Even those times that I’m just sitting at home doing absolutely nothing—waiting for my son to grace me with his presence—I’m giving him exactly what he needs.

Well, that’s a relief.

“By their nature, adolescents aren’t always on board with our plans for making the most of family time and they aren’t always in the mood to chat,” Damour writes in The New York Times.

However, she says, that doesn’t mean that kids don’t need us around. In fact, she says, they need us just as much as our little kids do, maybe more. But instead of doting over them, playing toys, reading books, etc., they need our simple presence more than anything.

Damour cites research showing the psychological benefits for teens of having at least one parent around during the after school/dinner hours. “Importantly, the studies of parental presence indicate that sheer proximity confers a benefit over and above feelings of closeness or connectedness between parent and child,” Damour explains.

Really, you don’t need to do much of anything to provide what your teenager needs: just being there is enough.

Our teens need us to be just like a potted plant sitting on the windowsill, Damour concludes.

“[Q]uality parenting of a teenager may sometimes take the form of blending into the background like a potted plant,” she writes.

I absolutely love that metaphor, and it makes so much sense when you think about it. Our teens may act like they don’t really need us, and they don’t need us to sit on the floor playing Lego with them anymore (and honestly, thank goodness for that).

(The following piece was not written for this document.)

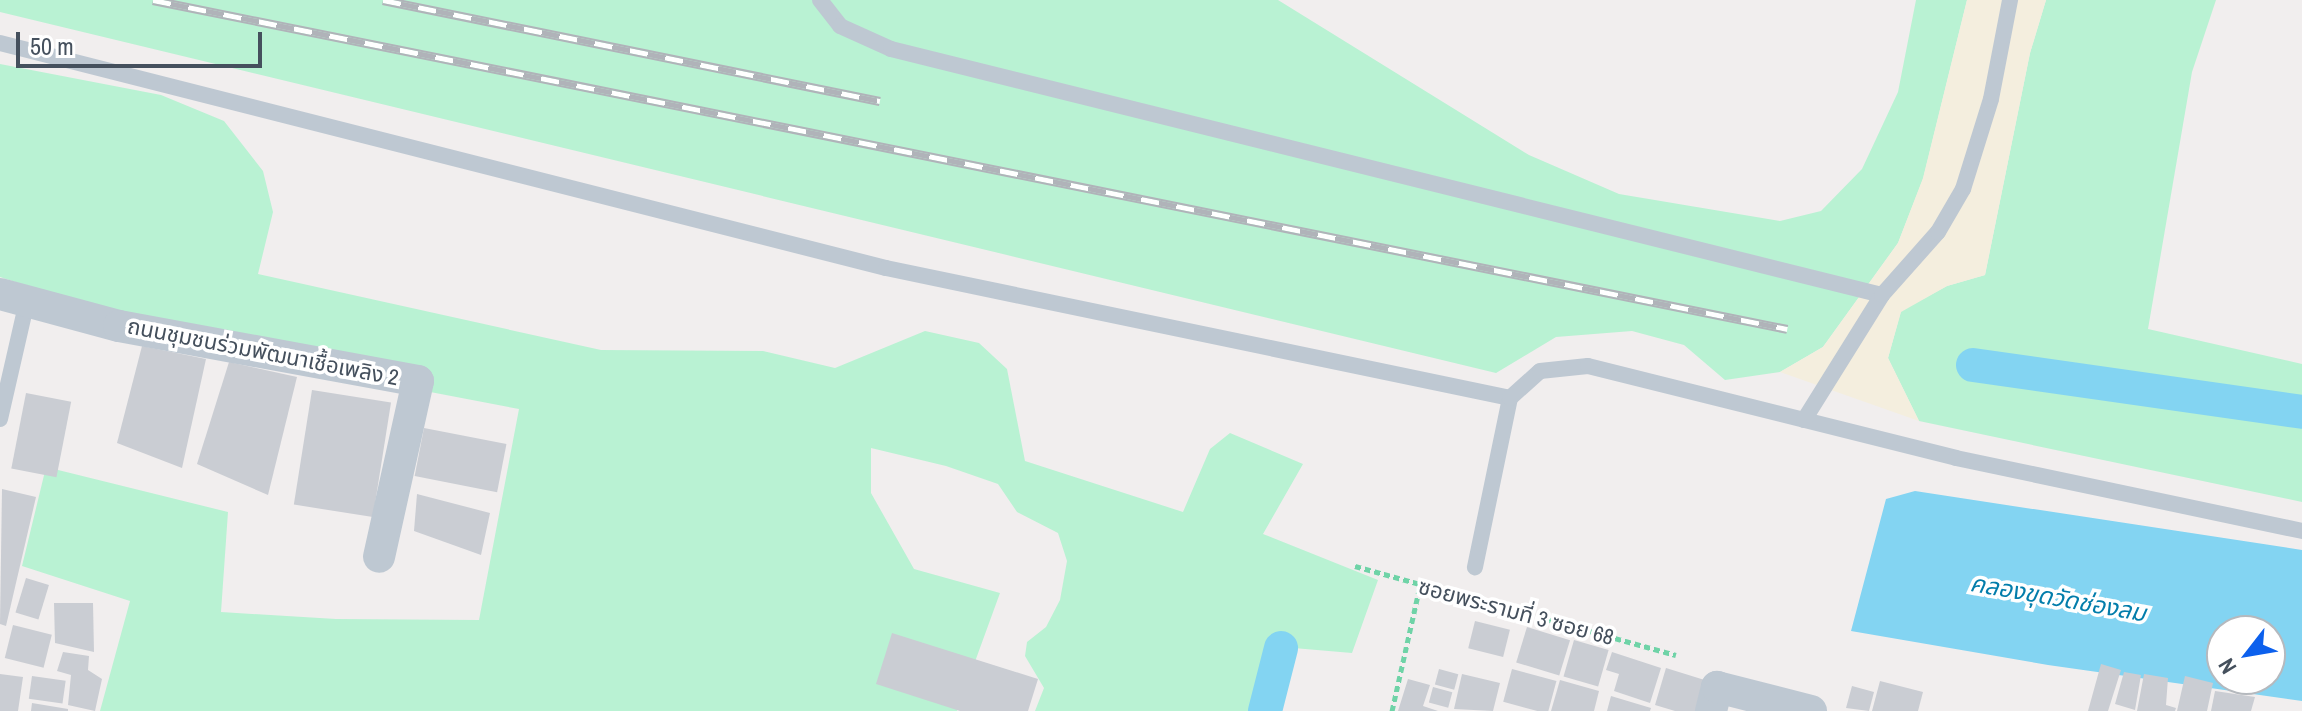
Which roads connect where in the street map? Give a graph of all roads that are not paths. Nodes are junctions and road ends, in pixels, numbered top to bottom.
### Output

Instead, they need to know that we are there, kind of watching over them, and ready to leap into action if they need us. It’s like we are “on call” parents more than anything.

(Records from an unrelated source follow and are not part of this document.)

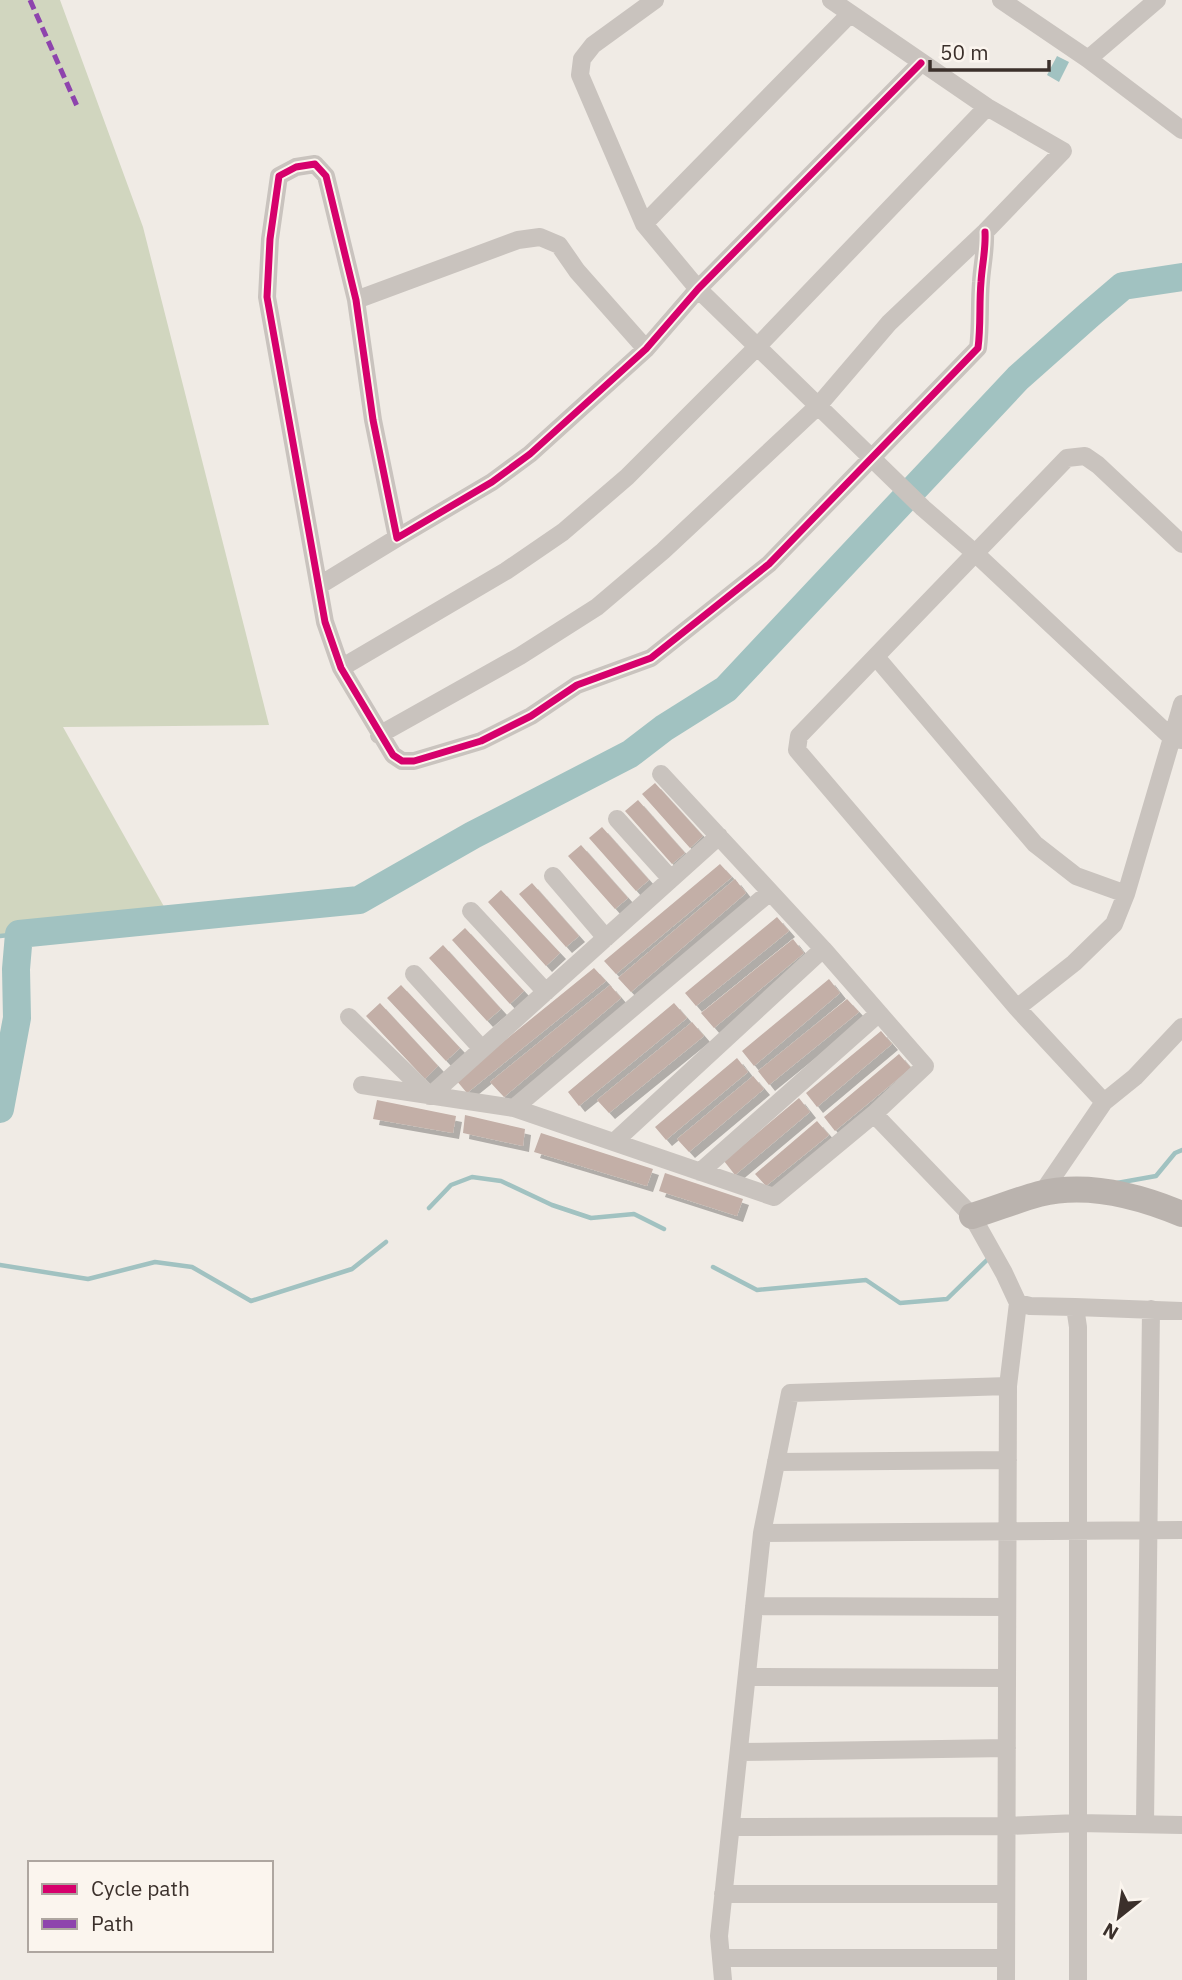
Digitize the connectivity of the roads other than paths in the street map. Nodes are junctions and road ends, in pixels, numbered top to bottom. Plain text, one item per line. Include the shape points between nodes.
1 (655, 0) edge
2 (831, 0) edge
3 (1000, 0) edge
4 (1146, 4) edge
5 (850, 14) junction
6 (1088, 59) junction
7 (921, 63) junction
8 (987, 107) junction
9 (1182, 131) edge
10 (644, 224) junction
11 (985, 232) junction
12 (698, 289) junction
13 (356, 300) junction
14 (757, 346) junction
15 (646, 349) junction
16 (818, 406) junction
17 (872, 458) junction
18 (397, 538) junction
19 (1182, 544) edge
20 (976, 554) junction
21 (320, 585) junction
22 (876, 657) junction
23 (341, 668) junction
24 (1182, 704) edge
25 (379, 735) junction
26 (1177, 738) edge
27 (661, 774) dead end
28 (617, 819) dead end
29 (719, 836) junction
30 (553, 876) dead end
31 (671, 879) junction
32 (770, 892) junction
33 (1126, 894) junction
34 (471, 911) dead end
35 (606, 938) junction
36 (823, 949) junction
37 (414, 974) dead end
38 (546, 992) junction
39 (1017, 1008) junction
40 (878, 1014) junction
41 (349, 1017) dead end
42 (1182, 1027) edge
43 (482, 1049) junction
44 (362, 1085) dead end
45 (430, 1096) junction
46 (1104, 1102) junction
47 (514, 1108) junction
48 (874, 1114) junction
49 (614, 1142) junction
50 (700, 1172) junction
51 (1042, 1193) junction
52 (1182, 1214) edge
53 (972, 1216) junction
54 (1018, 1303) junction
55 (1075, 1307) junction
56 (1150, 1309) junction
57 (1182, 1311) edge
58 (1008, 1386) junction
59 (1008, 1460) junction
60 (776, 1462) junction
61 (1078, 1530) junction
62 (1148, 1530) junction
63 (1182, 1530) edge
64 (1008, 1531) junction
65 (762, 1533) junction
66 (754, 1606) junction
67 (1007, 1607) junction
68 (747, 1677) junction
69 (1007, 1678) junction
70 (1007, 1748) junction
71 (739, 1752) junction
72 (1078, 1823) junction
73 (1145, 1824) junction
74 (1182, 1825) edge
75 (1007, 1826) junction
76 (731, 1827) junction
77 (723, 1894) junction
78 (1006, 1894) junction
79 (721, 1958) junction
80 (1006, 1958) junction
81 (723, 1980) edge
82 (1006, 1980) edge
83 (1077, 1980) edge

1 - 10 street via 593,45 582,59 580,75
2 - 5 street
3 - 6 street
4 - 6 street
5 - 7 street
5 - 10 street
6 - 9 street
7 - 8 street
7 - 12 street
8 - 11 street via 1063,151
8 - 14 street
10 - 12 street
11 - 16 street via 889,323
11 - 17 street via 978,348
12 - 14 street
12 - 15 street
13 - 15 street via 519,240 540,237 559,245
13 - 18 street via 373,420
13 - 21 street via 326,176 315,164 279,176 267,297
14 - 16 street
14 - 23 street via 627,477 564,532
15 - 18 street via 530,454
16 - 17 street
16 - 25 street via 597,607
17 - 20 street
17 - 25 street via 769,564 651,658 577,685 531,716 481,741 433,756 402,761
18 - 21 street
19 - 20 street via 1085,456 1067,458
20 - 22 street
20 - 26 street
21 - 23 street via 324,622
22 - 33 street via 1035,844 1076,876
22 - 39 street via 799,736 797,750
23 - 25 street
24 - 26 street
26 - 33 street
27 - 29 street
28 - 31 street
29 - 31 street
29 - 32 street
30 - 35 street
31 - 35 street
32 - 36 street
32 - 47 street
33 - 39 street via 1114,923 1074,963
34 - 38 street
35 - 38 street
36 - 40 street
36 - 49 street
37 - 43 street
38 - 43 street
39 - 46 street
40 - 48 street via 925,1066
40 - 50 street
41 - 45 street
42 - 46 street
43 - 45 street
44 - 45 street
45 - 47 street
46 - 51 street
47 - 49 street
48 - 50 street via 774,1197
48 - 53 street
49 - 50 street
51 - 52 main road via 1098,1189
51 - 53 main road
53 - 54 street
54 - 55 street
54 - 58 street
55 - 56 street
55 - 61 street
56 - 57 street
56 - 62 street
58 - 59 street
58 - 60 street via 790,1393
59 - 60 street
59 - 64 street
60 - 65 street
61 - 62 street
61 - 64 street
61 - 72 street
62 - 63 street
62 - 73 street
64 - 65 street
64 - 67 street
65 - 66 street
66 - 67 street
66 - 68 street
67 - 69 street
68 - 69 street
68 - 71 street
69 - 70 street
70 - 71 street
70 - 75 street
71 - 76 street
72 - 73 street
72 - 75 street
72 - 83 street
73 - 74 street
75 - 76 street
75 - 78 street
76 - 77 street
77 - 78 street
77 - 79 street
78 - 80 street
79 - 80 street
79 - 81 street
80 - 82 street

I recently witnessed this with my son. This month, he was in a play (outside, masked). After being in virtual school all last year, this was the most social and active thing he’d done in a year. It was a total blessing for him. He spent his afternoons and evenings rehearsing with his friends, and spent his days messaging them (well, after sleeping till almost noon).

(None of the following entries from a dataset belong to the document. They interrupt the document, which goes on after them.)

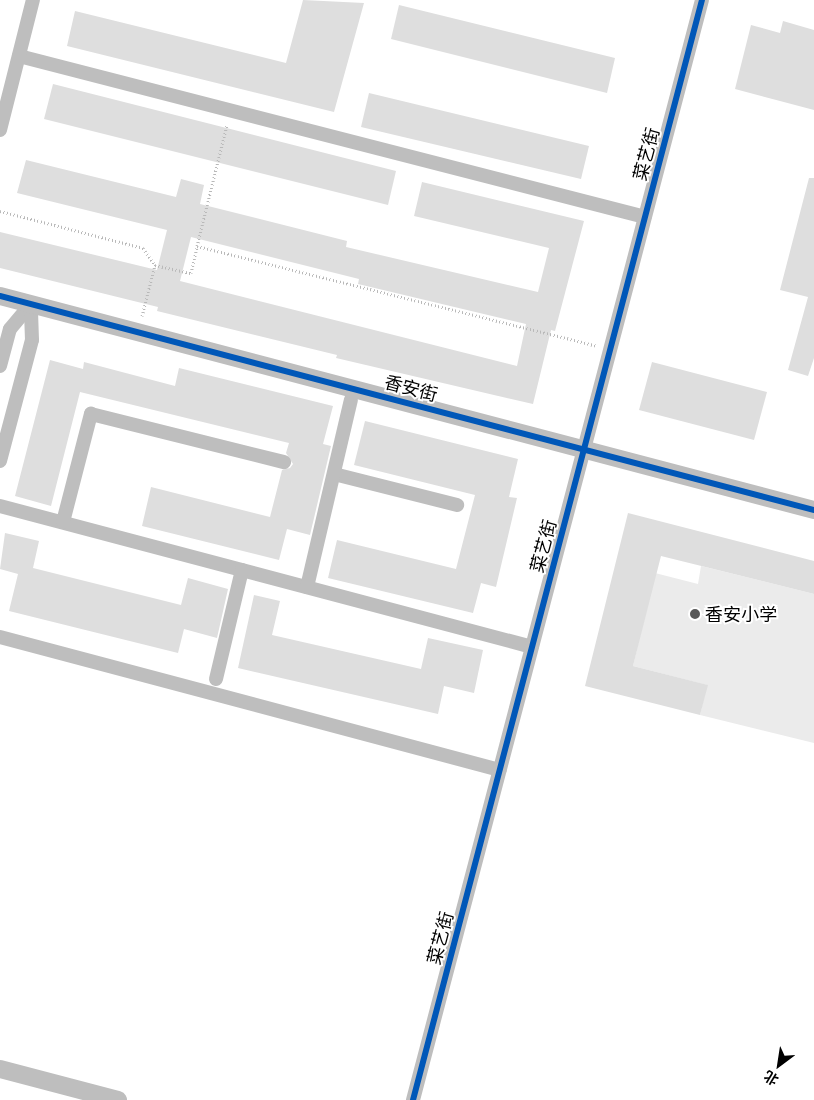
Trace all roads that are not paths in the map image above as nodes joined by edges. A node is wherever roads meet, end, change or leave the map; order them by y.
1 (33, 0) edge
2 (702, 0) edge
3 (18, 56) junction
4 (0, 130) edge
5 (645, 217) junction
6 (0, 296) edge
7 (31, 304) junction
8 (0, 366) edge
9 (351, 400) dead end
10 (584, 449) junction
11 (0, 461) edge
12 (284, 462) dead end
13 (334, 474) junction
14 (457, 504) dead end
15 (0, 506) edge
16 (814, 510) edge
17 (63, 522) junction
18 (242, 570) junction
19 (306, 587) junction
20 (0, 638) edge
21 (532, 647) junction
22 (216, 679) dead end
23 (500, 770) junction
24 (0, 1069) edge
25 (118, 1100) edge
26 (413, 1100) edge

1 - 3 street
2 - 5 street, 菜艺街
3 - 4 street
3 - 5 street
5 - 10 street, 菜艺街
6 - 7 street, 香安街
7 - 8 street
7 - 10 street, 香安街
7 - 11 street
9 - 13 street
10 - 16 street, 香安街
10 - 21 street, 菜艺街
12 - 17 street
13 - 14 street
13 - 19 street
15 - 17 street
17 - 18 street
18 - 19 street
18 - 22 street
19 - 21 street
20 - 23 street
21 - 23 street, 菜艺街
23 - 26 street, 菜艺街
24 - 25 street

My usually chatty son was pretty much silent. I’d be like, “Are you having fun? Did anyone say anything funny?” My questions would go completely unanswered. I knew he was generally happy, but I started to wonder if maybe something was wrong. Even during the days when my son spends all his time cooped up in his room, he almost always checks in with me at night, before bed. But not during those few weeks of the show.

I worried that he was slipping away from me, and that fear that I was no longer needed in the way I’d always been was starting to overwhelm me.

Then, on the last night of the show, he came home, crashed into bed, and texted me, “I feel bad. Can you come?” My son was fine, just tired and depleted from acting in a show in 90 degree heat for three days. Plus, he was crashing from the high of performing and socializing intensely for a few weeks.

He wanted me to sit in bed with him for a bit, bring him some tea and oatmeal, and just chat. He went to bed early that night, and woke up, back to his normal self. I was now again barred from his room again all day, though the late night check-ins were, thankfully, back.

It warmed my heart, of course—because, hello, I’m a mom and I need to be needed, damnit. But it also reminded me that, yes, parenting a teen is like being a potted plant, and that you kind of just need to fade into the background sometimes.

But, whether consciously or not, our teens notice that we are there. And they need us to be there.

They need to know that they have that stable person in their lives. They need to know they have a safe space they can fall back on when they need it.

And as parents, we need to have faith in all of this. If we just step back and let them be, we will watch them bloom.